Remember those 50 new judges that the governor was supposed to name to the bench any day now? Well, don't start unwrapping those new robes and gavels just yet.
One of Gov. Arnold Schwarzenegger's budget-writers told stunned lawmakers on Friday that those 50 judges probably won't be appointed until August. The administration will focus first on filling approximately 15 vacancies in existing trial court positions before it moves "aggressively" to begin naming the 50 new jurists, an unidentified staffer told the legislative Budget Conference Committee.
After long negotiations last year, lawmakers allocated more than $5 million to pay for the new judges and their support staff to start work this month, the last of the 2006-07 fiscal year.
"You haven't appointed any of the 50 judges yet?" state Sen. Denise Ducheny, D-San Diego, asked. Nope, the staffer said. Ducheny and other committee members then asked what happened to the $5 million. Not sure, the mystery staffer answered.
That reply led Ducheny and Committee Chairman John Laird, D-Santa Cruz, to demand from the governor's office a list of all the judicial appointments he's made over the last year — presumably to analyze the diversity of his picks. The state Assembly held up legislation authorizing the 50 new judgeships last summer over criticism that the governor had appointed too many white men.

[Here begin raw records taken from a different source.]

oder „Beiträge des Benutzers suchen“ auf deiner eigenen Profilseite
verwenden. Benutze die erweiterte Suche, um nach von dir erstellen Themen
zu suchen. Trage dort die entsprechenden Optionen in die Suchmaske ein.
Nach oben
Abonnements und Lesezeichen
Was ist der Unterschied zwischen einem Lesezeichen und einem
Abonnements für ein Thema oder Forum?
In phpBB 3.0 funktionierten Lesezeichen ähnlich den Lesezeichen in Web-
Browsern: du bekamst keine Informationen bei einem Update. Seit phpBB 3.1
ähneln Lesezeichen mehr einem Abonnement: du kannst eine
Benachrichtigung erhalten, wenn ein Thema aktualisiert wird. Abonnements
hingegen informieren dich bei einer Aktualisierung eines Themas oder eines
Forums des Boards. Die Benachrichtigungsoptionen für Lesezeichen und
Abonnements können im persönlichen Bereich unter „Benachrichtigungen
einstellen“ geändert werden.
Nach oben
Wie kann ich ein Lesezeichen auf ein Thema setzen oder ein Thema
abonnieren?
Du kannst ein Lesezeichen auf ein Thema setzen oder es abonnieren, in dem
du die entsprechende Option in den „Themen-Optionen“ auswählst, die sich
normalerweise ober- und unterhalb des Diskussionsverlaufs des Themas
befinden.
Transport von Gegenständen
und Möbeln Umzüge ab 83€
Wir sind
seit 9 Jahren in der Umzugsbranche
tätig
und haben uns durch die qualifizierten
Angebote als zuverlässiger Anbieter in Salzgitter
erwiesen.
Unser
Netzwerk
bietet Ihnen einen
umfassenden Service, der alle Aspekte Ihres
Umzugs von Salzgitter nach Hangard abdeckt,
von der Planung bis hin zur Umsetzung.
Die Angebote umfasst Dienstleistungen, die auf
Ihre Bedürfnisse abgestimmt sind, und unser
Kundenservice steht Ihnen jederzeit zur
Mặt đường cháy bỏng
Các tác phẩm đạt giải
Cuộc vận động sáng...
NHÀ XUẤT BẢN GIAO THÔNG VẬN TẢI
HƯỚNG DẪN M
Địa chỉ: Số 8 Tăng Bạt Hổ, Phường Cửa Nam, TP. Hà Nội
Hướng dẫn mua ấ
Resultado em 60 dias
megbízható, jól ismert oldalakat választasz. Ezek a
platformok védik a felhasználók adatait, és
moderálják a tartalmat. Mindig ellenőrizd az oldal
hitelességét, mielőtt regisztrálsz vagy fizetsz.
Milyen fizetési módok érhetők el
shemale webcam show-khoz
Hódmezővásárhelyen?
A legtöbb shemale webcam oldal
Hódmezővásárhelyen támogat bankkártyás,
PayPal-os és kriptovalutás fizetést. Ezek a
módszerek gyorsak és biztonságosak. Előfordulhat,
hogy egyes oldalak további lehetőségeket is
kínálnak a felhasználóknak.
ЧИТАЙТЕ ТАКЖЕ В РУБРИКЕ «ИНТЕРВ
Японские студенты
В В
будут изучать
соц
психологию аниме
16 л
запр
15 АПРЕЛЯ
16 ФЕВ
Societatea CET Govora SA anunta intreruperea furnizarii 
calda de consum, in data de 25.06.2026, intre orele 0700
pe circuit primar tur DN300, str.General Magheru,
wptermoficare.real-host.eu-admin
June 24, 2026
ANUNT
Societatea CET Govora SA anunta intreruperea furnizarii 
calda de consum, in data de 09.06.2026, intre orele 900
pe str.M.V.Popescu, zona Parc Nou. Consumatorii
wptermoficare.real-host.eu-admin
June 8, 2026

Schwarzenegger spokeswoman Gena Grebitus had not seen the committee testimony but said the appointments have been slowed by the "significant number" of lawyers who have applied for bench positions since Judicial Appointments secretary Sharon Majors-Lewis launched "serious outreach" to minority attorneys in recent months.
"Some of those applicants will not be vetted through the JNE Commission until August," Grebitus said of the Commission on Judicial Nominees.
Lawmakers may react with some skepticism to that explanation since Schwarzenegger has known that he'd have to name 50 new judges — with legislators carefully eyeing the diversity of those picks — for almost a year. Committee hearings continue on Saturday.